In [2]:
# Code Imports
import numpy as np
import pandas as pd
import matplotlib.pyplot as plt
from matplotlib import cm
import sqlite3
from sqlite3 import Error
#from sklearn.linear_model import LogisticRegression     # Logistic Regression
from sklearn.neighbors import KNeighborsClassifier      # k-Nearest Neighbours
from sklearn.preprocessing import LabelEncoder          # encooding variables
from sklearn.preprocessing import StandardScaler        # encooding variables
from sklearn.model_selection import train_test_split    # testing our models
#from sklearn.preprocessing import OneHotEncoder         # nominal variable
#from sklearn.metrics import confusion_matrix            # scoring
#from sklearn.tree import DecisionTreeClassifier         # decision trees
#from sklearn.tree import DecisionTreeRegressor          # decision trees
#from sklearn import tree                                # decision trees
from sklearn.decomposition import PCA                   # PCA 
from sklearn.cluster import KMeans                      # KMeans Clustering

In [1]:
# load data into a dataframe
cvss_data = pd.read_csv('./data/cvss/CVSS_data_complete.csv')

# drop unneeded columns that are not useful for analysis
cvss_data = cvss_data.drop(columns=['cve_id','assigner','description','cwe_ids','refs','ref_names','ref_sources','ref_tags','v3_baseScore','v3_exploitabilityScore','v3_impactScore','v3_baseSeverity'])

# Checking for empty values
print(cvss_data.isnull().sum())

# check that columns don't have unusual values
for col in cvss_data.columns:
    print(col, ":", cvss_data[col].unique())

NameError: name 'pd' is not defined

In [None]:
# encode all columns
le = LabelEncoder()
for col in cvss_data.columns:
    cvss_data[col] = le.fit_transform(cvss_data[col])
    
    
# decompose
pca = PCA(n_components=2)
cvss_reduced = pca.fit_transform(cvss_data)

# cluster
kmc = KMeans(n_clusters=6, random_state=0)
kmc_model = kmc.fit(cvss_reduced)


# plotting
colors=["red","blue","green","purple","orange","brown","black"]
plt.figure(figsize=(12,8))
for i in range(np.max(kmc_model.labels_)+1):
    plt.scatter(cvss_reduced[kmc_model.labels_==i][:,0], cvss_reduced[kmc_model.labels_==i][:,1], label=i, c=colors[i], alpha=0.5)
plt.scatter(kmc_model.cluster_centers_[:,0], kmc_model.cluster_centers_[:,1], label='Cluster Centers', c="black", s=200)
plt.title("K-Means Clustering of CVSS Data",size=20)
plt.xlabel("Principle Component 1", size=16)
plt.ylabel("Principle Component 2", size=16)
plt.legend()
plt.show()

I started by using a label encoder to assign numbers to all the columns, since all the remanining columns were described by words. I then reduced the data down to 2 dimensions to allow myself to look at the data from the best angle and easily decide the number of clusters needed.

• _PROVIDED MATERIAL_
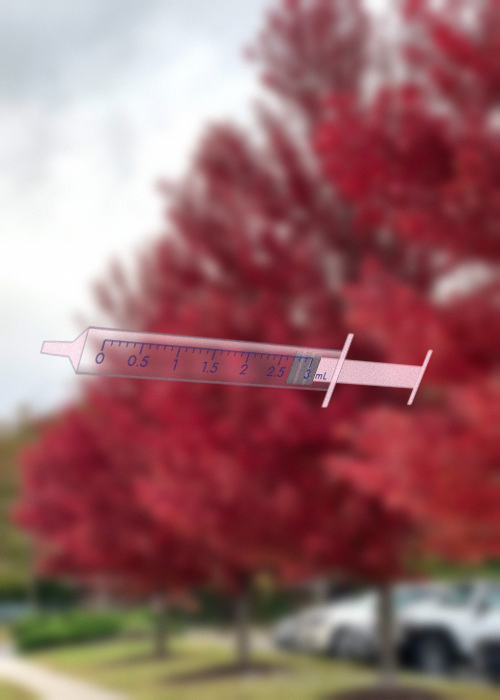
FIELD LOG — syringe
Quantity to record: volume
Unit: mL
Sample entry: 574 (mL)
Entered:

• _QUESTIONS ON THE MATERIAL_
[A] Using the CVSS clustering notebook, answer each question briefly:
(i) How many clusters is the KMeans model set to find?
(ii) To how many dimensions does the PCA step reduce the data?
(iii) What error message is printed after the data-loading code?
[B] Quote the CVSS clustering notebook between "# decompose" and "label=i, c=colors[i], alpha=0.5)", inclusive.
[C] Decide whether each statement agrees with the CVSS clustering notebook. Answer yes or no, and quote the words from the notebook that settle it.
(i) The PCA step reduces the data to three components.
(ii) The scatter plot is titled "K-Means Clustering of CVSS Data".
(iii) The LogisticRegression import is active rather than commented out.

• _LIST OF ANSWERS_
[A]
(i) Six clusters (n_clusters=6).
(ii) Two dimensions (n_components=2).
(iii) NameError: name 'pd' is not defined

[B]
# decompose
pca = PCA(n_components=2)
cvss_reduced = pca.fit_transform(cvss_data)

# cluster
kmc = KMeans(n_clusters=6, random_state=0)
kmc_model = kmc.fit(cvss_reduced)


# plotting
colors=["red","blue","green","purple","orange","brown","black"]
plt.figure(figsize=(12,8))
for i in range(np.max(kmc_model.labels_)+1):
    plt.scatter(cvss_reduced[kmc_model.labels_==i][:,0], cvss_reduced[kmc_model.labels_==i][:,1], label=i, c=colors[i], alpha=0.5)

[C]
(i) No: "pca = PCA(n_components=2)"
(ii) Yes: "plt.title("K-Means Clustering of CVSS Data",size=20)"
(iii) No: "#from sklearn.linear_model import LogisticRegression"